A secret to longevity

Okinawans are the oldest living people in the world. Physical activity is part of the “natural rhythm of life” and  most older Okinawans are active in ways that keep them physically fit  along with connecting their physical selves with their psychological and spiritual selves. This is what helps them to feel whole.  In North America, less than half of us participate in  in a physical fitness routine, but in Okinawa exercise is a way of life.

Jeralean Talley  was recognized at age 116 as the oldest person in the world between April 2015 and June of the same year. Talley was born on May 23, 1899 in Georgia. One of 12 children, she spent her early years living on a farm picking cotton and peanuts and harvesting sweet potatoes. She moved to Inkster, Michigan in 1935, and lived there until she died on June 17, 2015.  At the age of 114, Jeralean shared her secrets for long life:   “I never stop moving, and even today I keep my hands busy by knitting. I played bowling until I turned 104, but my legs have gotten weaker since then. I sometimes go fishing with my son-in-law and grandson and even caught seven fish last time.
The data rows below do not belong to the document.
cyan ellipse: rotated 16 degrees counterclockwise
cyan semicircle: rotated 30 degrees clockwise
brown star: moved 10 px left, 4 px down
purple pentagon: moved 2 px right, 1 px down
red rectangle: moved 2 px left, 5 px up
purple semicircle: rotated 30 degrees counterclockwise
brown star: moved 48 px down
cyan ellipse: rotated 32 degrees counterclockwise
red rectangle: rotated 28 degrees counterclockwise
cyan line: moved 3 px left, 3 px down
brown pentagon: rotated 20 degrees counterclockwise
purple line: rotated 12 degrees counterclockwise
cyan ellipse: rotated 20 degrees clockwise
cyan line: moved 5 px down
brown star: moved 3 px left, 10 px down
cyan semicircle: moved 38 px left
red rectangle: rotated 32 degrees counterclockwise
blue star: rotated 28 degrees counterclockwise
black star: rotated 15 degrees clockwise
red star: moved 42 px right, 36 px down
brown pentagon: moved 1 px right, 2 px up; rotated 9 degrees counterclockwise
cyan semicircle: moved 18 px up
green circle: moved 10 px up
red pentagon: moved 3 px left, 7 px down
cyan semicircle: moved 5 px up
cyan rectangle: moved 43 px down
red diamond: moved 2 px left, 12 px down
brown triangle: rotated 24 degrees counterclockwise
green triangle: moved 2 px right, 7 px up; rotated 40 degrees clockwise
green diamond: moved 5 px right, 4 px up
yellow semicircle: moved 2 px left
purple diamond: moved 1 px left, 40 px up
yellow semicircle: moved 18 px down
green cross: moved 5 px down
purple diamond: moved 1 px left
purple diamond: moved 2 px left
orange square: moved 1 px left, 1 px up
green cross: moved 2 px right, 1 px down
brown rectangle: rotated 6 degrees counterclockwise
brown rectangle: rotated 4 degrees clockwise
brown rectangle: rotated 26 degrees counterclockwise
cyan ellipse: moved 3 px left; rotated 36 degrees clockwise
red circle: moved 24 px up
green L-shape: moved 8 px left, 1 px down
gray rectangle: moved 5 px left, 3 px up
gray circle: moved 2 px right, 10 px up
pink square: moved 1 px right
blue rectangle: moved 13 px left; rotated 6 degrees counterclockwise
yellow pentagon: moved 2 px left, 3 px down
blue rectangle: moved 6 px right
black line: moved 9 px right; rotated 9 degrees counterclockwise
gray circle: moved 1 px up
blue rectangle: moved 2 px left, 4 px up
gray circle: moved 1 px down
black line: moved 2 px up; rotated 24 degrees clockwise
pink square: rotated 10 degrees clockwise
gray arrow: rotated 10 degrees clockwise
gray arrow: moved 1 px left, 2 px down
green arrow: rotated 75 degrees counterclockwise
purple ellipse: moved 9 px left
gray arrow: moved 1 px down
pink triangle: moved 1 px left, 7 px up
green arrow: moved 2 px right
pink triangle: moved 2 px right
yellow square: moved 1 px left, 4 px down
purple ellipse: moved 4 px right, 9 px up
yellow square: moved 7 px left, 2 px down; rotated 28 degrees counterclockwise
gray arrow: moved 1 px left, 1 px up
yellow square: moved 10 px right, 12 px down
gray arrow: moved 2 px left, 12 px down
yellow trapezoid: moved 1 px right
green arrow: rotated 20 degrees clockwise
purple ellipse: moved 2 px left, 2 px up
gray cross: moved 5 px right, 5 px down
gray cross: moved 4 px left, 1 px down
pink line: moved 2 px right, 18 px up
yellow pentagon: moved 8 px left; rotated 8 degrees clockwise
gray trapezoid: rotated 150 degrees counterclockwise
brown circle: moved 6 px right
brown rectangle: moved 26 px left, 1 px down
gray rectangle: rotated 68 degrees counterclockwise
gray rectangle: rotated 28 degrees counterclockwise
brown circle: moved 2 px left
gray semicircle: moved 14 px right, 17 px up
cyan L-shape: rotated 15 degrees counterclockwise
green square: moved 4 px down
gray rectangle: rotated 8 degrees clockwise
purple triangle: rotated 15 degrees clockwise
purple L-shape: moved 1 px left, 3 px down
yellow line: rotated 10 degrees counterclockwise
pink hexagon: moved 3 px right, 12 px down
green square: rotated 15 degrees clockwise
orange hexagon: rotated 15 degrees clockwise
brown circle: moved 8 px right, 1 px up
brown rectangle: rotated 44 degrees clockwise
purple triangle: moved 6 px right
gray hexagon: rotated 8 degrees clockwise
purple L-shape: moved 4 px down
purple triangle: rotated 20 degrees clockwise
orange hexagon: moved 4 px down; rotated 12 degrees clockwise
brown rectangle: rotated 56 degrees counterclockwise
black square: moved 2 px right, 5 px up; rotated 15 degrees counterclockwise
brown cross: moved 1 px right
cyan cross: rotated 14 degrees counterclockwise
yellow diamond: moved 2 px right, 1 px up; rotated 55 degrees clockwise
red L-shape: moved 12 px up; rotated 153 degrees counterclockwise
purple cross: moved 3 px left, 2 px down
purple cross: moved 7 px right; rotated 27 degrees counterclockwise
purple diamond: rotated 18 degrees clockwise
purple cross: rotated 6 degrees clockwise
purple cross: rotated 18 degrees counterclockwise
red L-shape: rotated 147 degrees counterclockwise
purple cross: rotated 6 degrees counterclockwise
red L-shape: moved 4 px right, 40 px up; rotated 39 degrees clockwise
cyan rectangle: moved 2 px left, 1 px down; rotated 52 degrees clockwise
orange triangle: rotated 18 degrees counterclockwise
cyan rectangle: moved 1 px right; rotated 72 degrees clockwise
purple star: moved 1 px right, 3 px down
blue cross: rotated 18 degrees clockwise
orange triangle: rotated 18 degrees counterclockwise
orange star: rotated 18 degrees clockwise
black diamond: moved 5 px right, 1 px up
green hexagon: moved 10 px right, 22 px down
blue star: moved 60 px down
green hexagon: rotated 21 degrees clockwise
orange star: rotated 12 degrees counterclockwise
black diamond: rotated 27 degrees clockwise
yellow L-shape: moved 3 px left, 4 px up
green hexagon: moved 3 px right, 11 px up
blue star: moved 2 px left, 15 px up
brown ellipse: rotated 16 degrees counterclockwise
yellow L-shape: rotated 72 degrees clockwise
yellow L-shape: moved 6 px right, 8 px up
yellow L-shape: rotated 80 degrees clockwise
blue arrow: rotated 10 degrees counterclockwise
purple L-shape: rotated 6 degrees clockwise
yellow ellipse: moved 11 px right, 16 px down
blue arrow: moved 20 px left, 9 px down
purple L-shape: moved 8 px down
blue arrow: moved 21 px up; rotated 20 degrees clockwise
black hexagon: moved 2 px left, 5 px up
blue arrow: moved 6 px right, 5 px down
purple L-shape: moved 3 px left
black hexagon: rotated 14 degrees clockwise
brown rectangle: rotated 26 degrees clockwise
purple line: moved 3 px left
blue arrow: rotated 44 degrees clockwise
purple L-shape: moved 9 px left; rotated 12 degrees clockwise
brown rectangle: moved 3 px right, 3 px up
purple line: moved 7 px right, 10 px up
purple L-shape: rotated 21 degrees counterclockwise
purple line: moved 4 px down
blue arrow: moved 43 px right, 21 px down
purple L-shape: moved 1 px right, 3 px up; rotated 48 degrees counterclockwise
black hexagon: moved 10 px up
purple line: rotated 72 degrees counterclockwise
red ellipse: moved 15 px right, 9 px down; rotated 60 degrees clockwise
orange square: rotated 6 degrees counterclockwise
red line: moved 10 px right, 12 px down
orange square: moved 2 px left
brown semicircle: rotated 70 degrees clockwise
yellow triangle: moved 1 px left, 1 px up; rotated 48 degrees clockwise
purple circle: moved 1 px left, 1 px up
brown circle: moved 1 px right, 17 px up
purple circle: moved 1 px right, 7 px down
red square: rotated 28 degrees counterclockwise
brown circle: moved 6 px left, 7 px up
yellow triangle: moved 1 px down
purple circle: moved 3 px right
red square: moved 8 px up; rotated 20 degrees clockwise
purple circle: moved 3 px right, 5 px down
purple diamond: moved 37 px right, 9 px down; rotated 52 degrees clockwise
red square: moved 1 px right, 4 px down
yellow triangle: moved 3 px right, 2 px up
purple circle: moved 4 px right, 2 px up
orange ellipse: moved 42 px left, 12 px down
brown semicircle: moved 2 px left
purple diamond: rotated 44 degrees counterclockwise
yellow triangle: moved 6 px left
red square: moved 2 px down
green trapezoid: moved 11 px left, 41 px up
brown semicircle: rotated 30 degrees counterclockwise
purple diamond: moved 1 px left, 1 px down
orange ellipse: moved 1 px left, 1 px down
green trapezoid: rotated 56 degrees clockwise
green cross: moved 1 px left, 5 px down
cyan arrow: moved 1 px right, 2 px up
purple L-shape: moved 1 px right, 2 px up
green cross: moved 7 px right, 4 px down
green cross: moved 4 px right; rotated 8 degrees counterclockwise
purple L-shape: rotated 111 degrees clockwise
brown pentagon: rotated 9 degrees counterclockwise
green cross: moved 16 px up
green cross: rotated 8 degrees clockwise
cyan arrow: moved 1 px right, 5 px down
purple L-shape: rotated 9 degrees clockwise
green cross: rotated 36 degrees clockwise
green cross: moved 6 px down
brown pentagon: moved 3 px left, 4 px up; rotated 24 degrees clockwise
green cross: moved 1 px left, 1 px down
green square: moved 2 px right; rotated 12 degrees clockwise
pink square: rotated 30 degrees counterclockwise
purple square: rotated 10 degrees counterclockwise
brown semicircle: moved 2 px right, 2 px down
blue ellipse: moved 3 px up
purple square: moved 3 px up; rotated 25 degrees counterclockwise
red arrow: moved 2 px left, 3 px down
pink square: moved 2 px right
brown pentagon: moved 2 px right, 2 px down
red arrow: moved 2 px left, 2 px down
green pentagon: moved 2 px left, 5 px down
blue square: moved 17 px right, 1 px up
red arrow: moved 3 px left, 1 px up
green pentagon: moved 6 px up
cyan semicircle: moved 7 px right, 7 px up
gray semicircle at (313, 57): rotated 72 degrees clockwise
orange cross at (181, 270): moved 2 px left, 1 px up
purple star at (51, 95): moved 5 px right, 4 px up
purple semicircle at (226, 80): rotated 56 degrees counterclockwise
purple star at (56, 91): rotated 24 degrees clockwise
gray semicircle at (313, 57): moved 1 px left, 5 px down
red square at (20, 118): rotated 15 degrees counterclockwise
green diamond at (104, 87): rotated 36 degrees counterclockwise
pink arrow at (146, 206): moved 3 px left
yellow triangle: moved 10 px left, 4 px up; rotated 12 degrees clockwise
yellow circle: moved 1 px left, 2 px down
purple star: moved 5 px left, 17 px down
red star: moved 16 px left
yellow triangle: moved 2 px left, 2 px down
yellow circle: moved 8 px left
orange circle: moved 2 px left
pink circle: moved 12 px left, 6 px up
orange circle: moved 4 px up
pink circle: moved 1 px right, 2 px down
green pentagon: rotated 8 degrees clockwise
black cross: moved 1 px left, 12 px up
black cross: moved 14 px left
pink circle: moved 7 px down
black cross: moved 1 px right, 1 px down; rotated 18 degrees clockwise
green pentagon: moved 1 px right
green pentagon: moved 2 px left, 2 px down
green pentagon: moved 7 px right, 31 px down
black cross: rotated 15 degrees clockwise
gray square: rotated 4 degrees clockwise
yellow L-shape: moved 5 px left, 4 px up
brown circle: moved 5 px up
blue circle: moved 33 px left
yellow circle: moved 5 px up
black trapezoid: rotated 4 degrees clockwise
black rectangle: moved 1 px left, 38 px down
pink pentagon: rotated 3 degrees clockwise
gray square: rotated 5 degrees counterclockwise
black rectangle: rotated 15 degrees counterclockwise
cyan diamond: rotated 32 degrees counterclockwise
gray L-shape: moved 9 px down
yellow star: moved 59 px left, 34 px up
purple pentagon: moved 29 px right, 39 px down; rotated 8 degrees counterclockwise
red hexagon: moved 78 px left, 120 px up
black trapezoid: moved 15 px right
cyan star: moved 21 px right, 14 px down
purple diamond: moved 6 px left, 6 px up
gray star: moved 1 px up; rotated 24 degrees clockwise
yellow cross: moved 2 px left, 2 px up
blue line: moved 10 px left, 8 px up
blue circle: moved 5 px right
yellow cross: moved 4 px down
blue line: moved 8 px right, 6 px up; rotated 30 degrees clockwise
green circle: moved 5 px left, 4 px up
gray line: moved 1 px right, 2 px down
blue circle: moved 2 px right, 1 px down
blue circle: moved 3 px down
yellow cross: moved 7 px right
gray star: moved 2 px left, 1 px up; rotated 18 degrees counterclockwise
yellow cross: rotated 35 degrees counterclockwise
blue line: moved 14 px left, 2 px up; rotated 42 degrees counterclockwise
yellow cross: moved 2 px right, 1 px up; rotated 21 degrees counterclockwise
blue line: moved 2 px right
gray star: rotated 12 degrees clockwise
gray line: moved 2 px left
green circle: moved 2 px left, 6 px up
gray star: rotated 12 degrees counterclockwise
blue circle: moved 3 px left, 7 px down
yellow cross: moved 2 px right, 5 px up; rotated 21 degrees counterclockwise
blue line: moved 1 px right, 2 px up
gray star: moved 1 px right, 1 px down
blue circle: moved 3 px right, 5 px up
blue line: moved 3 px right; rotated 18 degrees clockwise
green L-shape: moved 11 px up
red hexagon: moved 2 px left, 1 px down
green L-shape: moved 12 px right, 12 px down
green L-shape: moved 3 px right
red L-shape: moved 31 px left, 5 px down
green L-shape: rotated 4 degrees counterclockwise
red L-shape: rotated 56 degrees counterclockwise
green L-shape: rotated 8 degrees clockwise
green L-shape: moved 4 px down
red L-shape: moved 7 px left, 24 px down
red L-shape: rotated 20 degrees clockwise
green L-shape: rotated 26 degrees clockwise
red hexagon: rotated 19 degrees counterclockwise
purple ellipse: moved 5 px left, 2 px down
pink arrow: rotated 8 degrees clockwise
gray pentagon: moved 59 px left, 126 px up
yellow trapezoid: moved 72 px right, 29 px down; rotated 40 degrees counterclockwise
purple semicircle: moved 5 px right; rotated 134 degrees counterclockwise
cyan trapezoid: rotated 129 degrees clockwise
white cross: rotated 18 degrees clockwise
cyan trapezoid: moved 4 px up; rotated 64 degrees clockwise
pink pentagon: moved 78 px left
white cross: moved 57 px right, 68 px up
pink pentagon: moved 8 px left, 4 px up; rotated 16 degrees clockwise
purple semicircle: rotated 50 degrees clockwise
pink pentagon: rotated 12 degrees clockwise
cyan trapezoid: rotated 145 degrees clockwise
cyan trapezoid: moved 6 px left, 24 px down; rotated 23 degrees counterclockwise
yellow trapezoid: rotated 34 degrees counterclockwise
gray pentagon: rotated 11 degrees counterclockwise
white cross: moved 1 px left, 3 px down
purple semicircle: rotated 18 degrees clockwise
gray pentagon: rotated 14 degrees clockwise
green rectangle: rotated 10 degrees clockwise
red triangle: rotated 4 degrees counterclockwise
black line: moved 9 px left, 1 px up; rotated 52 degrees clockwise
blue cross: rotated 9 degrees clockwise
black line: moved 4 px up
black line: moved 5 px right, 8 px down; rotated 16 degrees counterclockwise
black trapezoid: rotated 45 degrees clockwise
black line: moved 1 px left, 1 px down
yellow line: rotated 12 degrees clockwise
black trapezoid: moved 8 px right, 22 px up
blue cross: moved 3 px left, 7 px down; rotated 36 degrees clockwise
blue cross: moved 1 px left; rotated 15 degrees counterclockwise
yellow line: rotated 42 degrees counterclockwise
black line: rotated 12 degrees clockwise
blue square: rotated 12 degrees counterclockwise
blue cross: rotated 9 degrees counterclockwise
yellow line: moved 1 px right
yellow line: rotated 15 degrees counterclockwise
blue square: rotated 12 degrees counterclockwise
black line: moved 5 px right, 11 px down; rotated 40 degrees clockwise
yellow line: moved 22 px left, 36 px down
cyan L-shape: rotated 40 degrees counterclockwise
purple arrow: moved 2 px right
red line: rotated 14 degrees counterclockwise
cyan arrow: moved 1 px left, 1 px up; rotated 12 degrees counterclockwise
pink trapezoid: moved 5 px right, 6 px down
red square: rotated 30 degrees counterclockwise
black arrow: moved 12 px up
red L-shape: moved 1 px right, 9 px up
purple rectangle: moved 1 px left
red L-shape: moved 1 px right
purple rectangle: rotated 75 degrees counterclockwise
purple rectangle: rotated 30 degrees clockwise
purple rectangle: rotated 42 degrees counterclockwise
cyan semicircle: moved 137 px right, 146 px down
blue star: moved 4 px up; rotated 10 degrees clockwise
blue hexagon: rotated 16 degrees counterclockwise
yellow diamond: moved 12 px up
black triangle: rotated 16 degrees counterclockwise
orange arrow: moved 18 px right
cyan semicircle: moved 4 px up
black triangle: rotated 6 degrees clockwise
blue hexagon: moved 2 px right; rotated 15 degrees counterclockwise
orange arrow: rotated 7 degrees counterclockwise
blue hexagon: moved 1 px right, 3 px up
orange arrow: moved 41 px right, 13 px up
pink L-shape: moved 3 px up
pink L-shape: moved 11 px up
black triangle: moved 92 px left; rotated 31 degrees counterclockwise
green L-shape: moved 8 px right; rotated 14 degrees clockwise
I only have one golden rule for life: Treat others as you would have them treat you.”

We can learn much from the experiences and wisdom of those who have lived long and healthy lives.  My mom is one of those people.  Although she cannot walk the distances she used to, she has adjusted due to her Macular Degeneration and circulation issues.  On my last visit the only time I saw her not moving was when she was sleeping, eating or reading on her video magnifier. Never stop moving!